* Activity *
What is needed is an exact copy of every entry below, minus the images.

* Data records *
*****
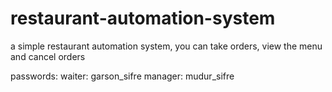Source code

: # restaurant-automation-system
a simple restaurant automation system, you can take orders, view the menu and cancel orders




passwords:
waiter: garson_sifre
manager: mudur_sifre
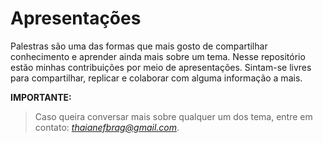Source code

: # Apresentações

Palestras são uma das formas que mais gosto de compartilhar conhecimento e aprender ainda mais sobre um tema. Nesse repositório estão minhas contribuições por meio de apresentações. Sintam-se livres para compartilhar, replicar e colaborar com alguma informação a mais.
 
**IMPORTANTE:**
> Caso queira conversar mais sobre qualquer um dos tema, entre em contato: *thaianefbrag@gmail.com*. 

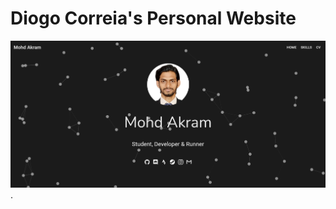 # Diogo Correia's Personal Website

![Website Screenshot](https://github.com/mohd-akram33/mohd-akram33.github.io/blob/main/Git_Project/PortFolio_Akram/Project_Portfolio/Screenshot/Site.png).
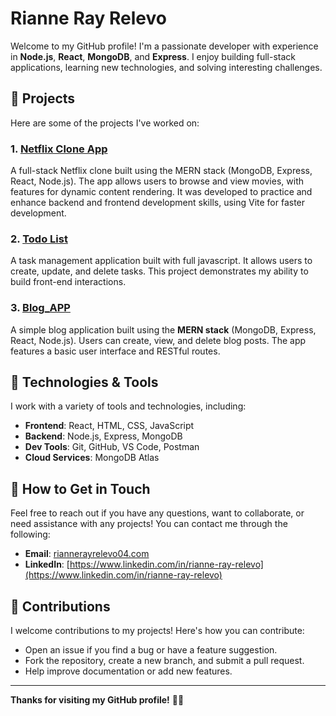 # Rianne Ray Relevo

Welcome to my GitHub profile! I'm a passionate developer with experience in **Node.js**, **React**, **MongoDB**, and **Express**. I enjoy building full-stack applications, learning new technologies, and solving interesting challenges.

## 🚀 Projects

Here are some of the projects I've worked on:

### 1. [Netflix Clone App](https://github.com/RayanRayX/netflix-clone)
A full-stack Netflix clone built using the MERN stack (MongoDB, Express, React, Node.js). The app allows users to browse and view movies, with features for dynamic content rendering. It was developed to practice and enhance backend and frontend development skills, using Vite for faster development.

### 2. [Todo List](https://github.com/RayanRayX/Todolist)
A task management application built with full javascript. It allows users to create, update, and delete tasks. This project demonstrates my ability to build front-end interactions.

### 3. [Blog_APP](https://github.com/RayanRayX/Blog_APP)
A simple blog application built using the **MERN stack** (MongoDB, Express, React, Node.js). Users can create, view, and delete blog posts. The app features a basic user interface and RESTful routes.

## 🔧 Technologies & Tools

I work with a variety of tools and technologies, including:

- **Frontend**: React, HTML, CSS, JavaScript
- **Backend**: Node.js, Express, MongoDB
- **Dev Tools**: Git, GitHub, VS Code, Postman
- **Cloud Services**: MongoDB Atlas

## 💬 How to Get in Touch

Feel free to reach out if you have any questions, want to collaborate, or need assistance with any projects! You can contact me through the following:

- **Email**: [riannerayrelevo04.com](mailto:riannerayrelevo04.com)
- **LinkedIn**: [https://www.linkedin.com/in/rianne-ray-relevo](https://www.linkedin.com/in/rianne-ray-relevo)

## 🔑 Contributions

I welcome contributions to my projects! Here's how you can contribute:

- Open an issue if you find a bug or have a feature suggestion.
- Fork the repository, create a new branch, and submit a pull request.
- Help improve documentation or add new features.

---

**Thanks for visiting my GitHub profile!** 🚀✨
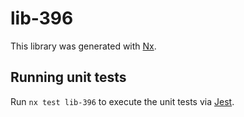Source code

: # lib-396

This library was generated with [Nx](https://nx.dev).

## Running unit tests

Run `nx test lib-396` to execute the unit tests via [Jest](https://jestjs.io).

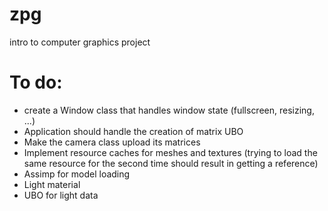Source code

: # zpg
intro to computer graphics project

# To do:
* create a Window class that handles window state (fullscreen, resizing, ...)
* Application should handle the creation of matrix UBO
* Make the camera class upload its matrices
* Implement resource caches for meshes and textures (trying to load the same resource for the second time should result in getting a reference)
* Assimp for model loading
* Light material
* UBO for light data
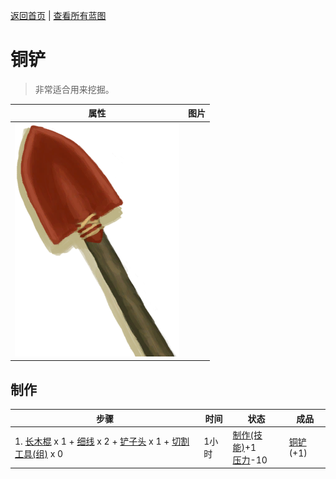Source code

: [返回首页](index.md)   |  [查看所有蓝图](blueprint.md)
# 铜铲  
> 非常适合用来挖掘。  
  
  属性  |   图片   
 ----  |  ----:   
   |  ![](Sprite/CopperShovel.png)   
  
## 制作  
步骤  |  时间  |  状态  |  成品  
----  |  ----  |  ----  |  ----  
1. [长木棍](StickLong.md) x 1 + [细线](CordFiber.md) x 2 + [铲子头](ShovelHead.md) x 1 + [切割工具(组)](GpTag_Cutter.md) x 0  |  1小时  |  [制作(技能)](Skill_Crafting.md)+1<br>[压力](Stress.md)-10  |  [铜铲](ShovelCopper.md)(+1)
*****
* Task answer *
Source code

: # restaurant-automation-system
a simple restaurant automation system, you can take orders, view the menu and cancel orders




passwords:
waiter: garson_sifre
manager: mudur_sifre
Source code

: # Apresentações

Palestras são uma das formas que mais gosto de compartilhar conhecimento e aprender ainda mais sobre um tema. Nesse repositório estão minhas contribuições por meio de apresentações. Sintam-se livres para compartilhar, replicar e colaborar com alguma informação a mais.
 
**IMPORTANTE:**
> Caso queira conversar mais sobre qualquer um dos tema, entre em contato: *thaianefbrag@gmail.com*. 

 # Diogo Correia's Personal Website

![Website Screenshot](https://github.com/mohd-akram33/mohd-akram33.github.io/blob/main/Git_Project/PortFolio_Akram/Project_Portfolio/Screenshot/Site.png).
 # Rianne Ray Relevo

Welcome to my GitHub profile! I'm a passionate developer with experience in **Node.js**, **React**, **MongoDB**, and **Express**. I enjoy building full-stack applications, learning new technologies, and solving interesting challenges.

## 🚀 Projects

Here are some of the projects I've worked on:

### 1. [Netflix Clone App](https://github.com/RayanRayX/netflix-clone)
A full-stack Netflix clone built using the MERN stack (MongoDB, Express, React, Node.js). The app allows users to browse and view movies, with features for dynamic content rendering. It was developed to practice and enhance backend and frontend development skills, using Vite for faster development.

### 2. [Todo List](https://github.com/RayanRayX/Todolist)
A task management application built with full javascript. It allows users to create, update, and delete tasks. This project demonstrates my ability to build front-end interactions.

### 3. [Blog_APP](https://github.com/RayanRayX/Blog_APP)
A simple blog application built using the **MERN stack** (MongoDB, Express, React, Node.js). Users can create, view, and delete blog posts. The app features a basic user interface and RESTful routes.

## 🔧 Technologies & Tools

I work with a variety of tools and technologies, including:

- **Frontend**: React, HTML, CSS, JavaScript
- **Backend**: Node.js, Express, MongoDB
- **Dev Tools**: Git, GitHub, VS Code, Postman
- **Cloud Services**: MongoDB Atlas

## 💬 How to Get in Touch

Feel free to reach out if you have any questions, want to collaborate, or need assistance with any projects! You can contact me through the following:

- **Email**: [riannerayrelevo04.com](mailto:riannerayrelevo04.com)
- **LinkedIn**: [https://www.linkedin.com/in/rianne-ray-relevo](https://www.linkedin.com/in/rianne-ray-relevo)

## 🔑 Contributions

I welcome contributions to my projects! Here's how you can contribute:

- Open an issue if you find a bug or have a feature suggestion.
- Fork the repository, create a new branch, and submit a pull request.
- Help improve documentation or add new features.

---

**Thanks for visiting my GitHub profile!** 🚀✨
Source code

: # lib-396

This library was generated with [Nx](https://nx.dev).

## Running unit tests

Run `nx test lib-396` to execute the unit tests via [Jest](https://jestjs.io).

Source code

: # zpg
intro to computer graphics project

# To do:
* create a Window class that handles window state (fullscreen, resizing, ...)
* Application should handle the creation of matrix UBO
* Make the camera class upload its matrices
* Implement resource caches for meshes and textures (trying to load the same resource for the second time should result in getting a reference)
* Assimp for model loading
* Light material
* UBO for light data
Source code

: [返回首页](index.md)   |  [查看所有蓝图](blueprint.md)
# 铜铲  
> 非常适合用来挖掘。  
  
  属性  |   图片   
 ----  |  ----:   
   |  ![](Sprite/CopperShovel.png)   
  
## 制作  
步骤  |  时间  |  状态  |  成品  
----  |  ----  |  ----  |  ----  
1. [长木棍](StickLong.md) x 1 + [细线](CordFiber.md) x 2 + [铲子头](ShovelHead.md) x 1 + [切割工具(组)](GpTag_Cutter.md) x 0  |  1小时  |  [制作(技能)](Skill_Crafting.md)+1<br>[压力](Stress.md)-10  |  [铜铲](ShovelCopper.md)(+1)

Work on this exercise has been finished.